▶ _WORK ORDER_
Go through the material line by line and copy each one with the word "support".

============================================================

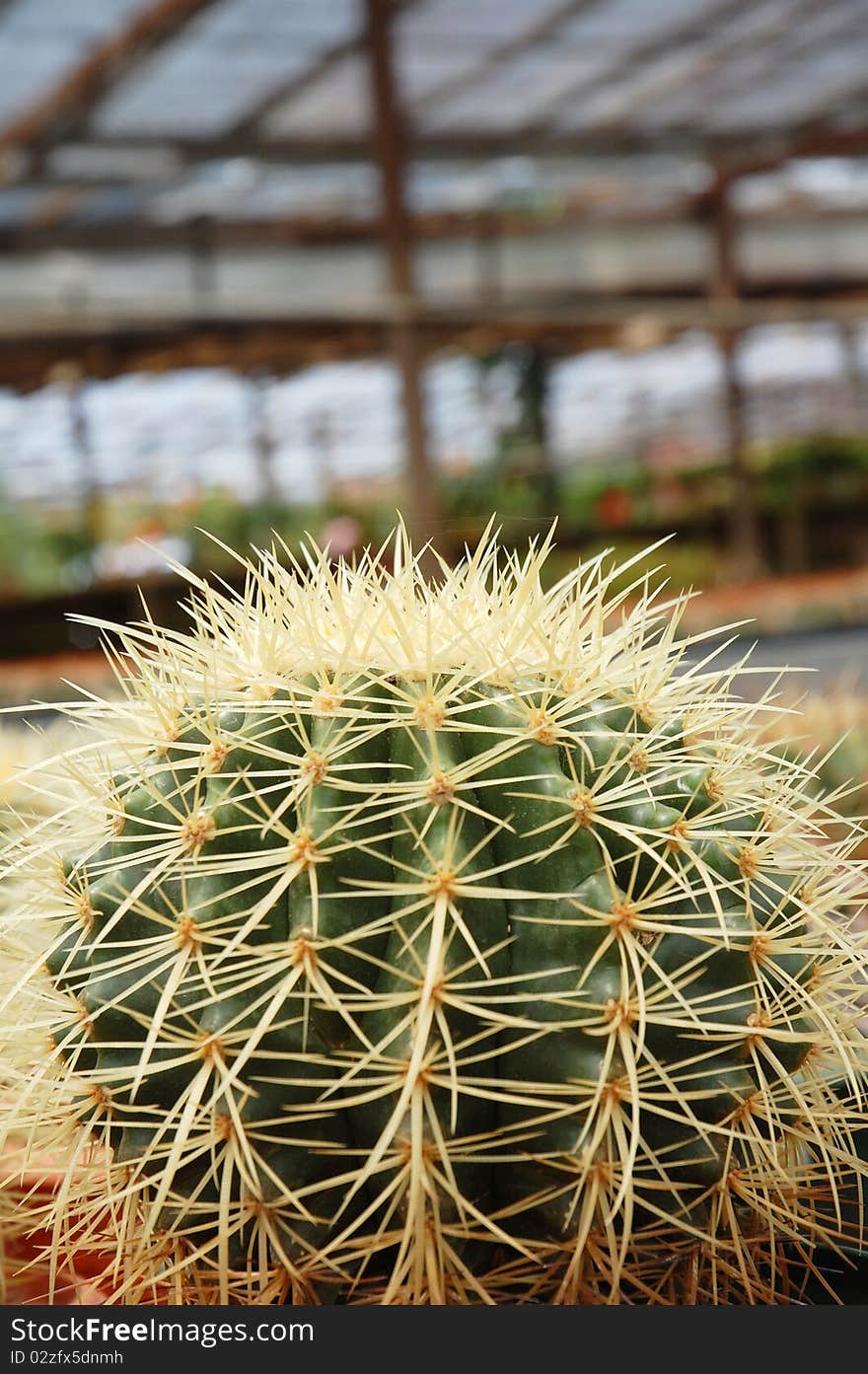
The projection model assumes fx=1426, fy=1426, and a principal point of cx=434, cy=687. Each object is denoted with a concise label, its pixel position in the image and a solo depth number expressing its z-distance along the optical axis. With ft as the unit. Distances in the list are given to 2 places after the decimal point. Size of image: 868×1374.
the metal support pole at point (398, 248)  11.12
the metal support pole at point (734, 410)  16.31
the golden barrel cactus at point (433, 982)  1.59
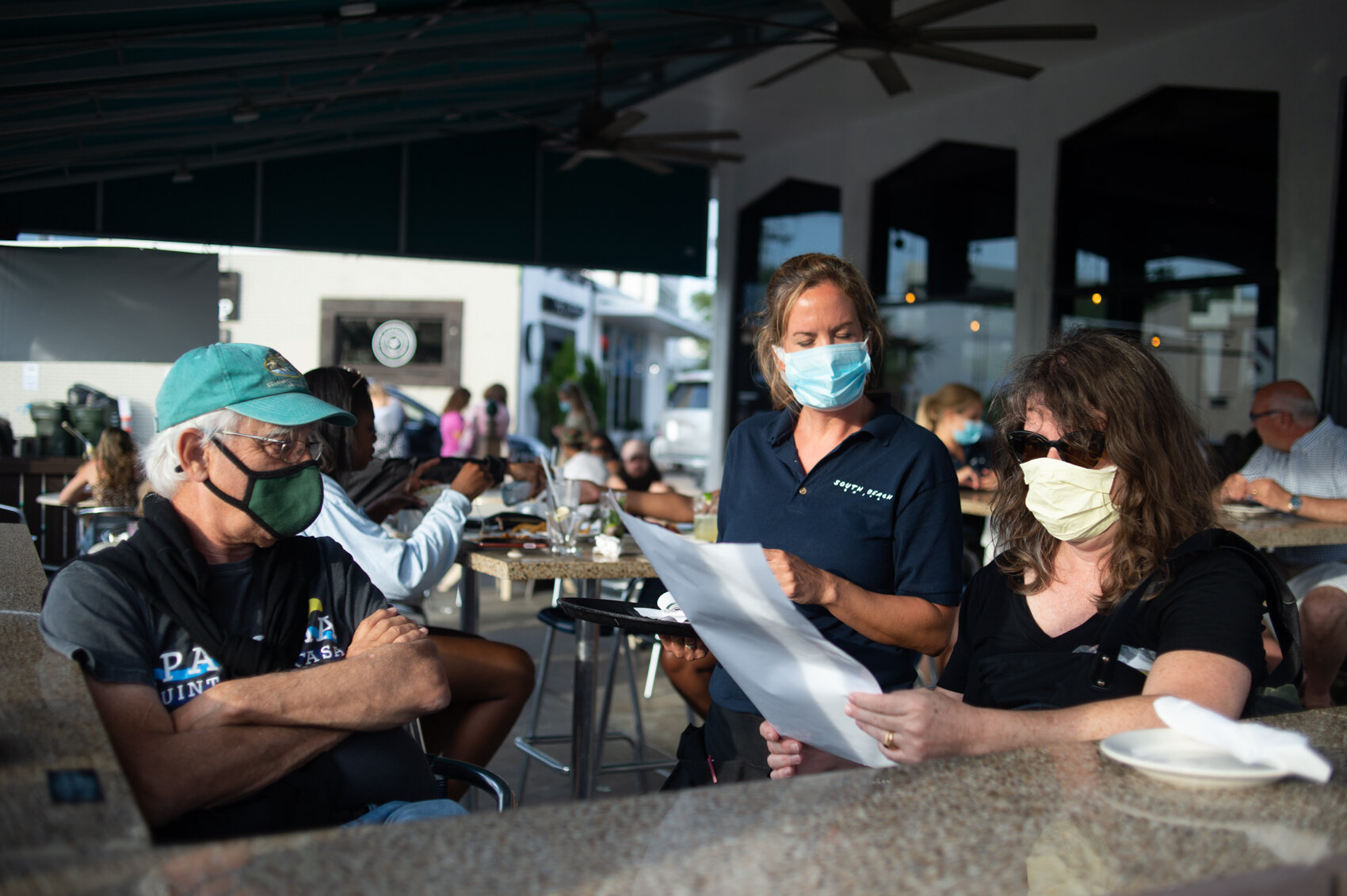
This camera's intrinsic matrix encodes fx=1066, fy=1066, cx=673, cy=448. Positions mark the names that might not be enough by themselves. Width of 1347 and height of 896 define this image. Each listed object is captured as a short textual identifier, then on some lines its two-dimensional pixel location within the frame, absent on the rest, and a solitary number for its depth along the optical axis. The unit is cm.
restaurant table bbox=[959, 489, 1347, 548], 400
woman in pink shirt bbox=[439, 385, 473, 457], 1174
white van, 1638
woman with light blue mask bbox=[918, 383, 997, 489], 621
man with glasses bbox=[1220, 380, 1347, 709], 436
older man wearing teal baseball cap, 154
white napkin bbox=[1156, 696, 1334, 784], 106
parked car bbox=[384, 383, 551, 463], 1370
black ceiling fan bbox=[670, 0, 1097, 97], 551
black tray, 187
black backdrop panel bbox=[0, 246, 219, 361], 839
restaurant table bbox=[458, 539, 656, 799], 303
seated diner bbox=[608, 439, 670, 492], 660
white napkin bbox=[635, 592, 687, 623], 198
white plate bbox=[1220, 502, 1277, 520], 456
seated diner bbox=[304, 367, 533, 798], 305
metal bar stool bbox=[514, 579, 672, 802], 371
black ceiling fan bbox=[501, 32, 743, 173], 744
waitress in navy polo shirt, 193
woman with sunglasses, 136
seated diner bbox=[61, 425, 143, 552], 655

============================================================

▶ _SOLUTION TO THIS TASK_
the metal support pole at point (398, 248)  11.12
the metal support pole at point (734, 410)  16.31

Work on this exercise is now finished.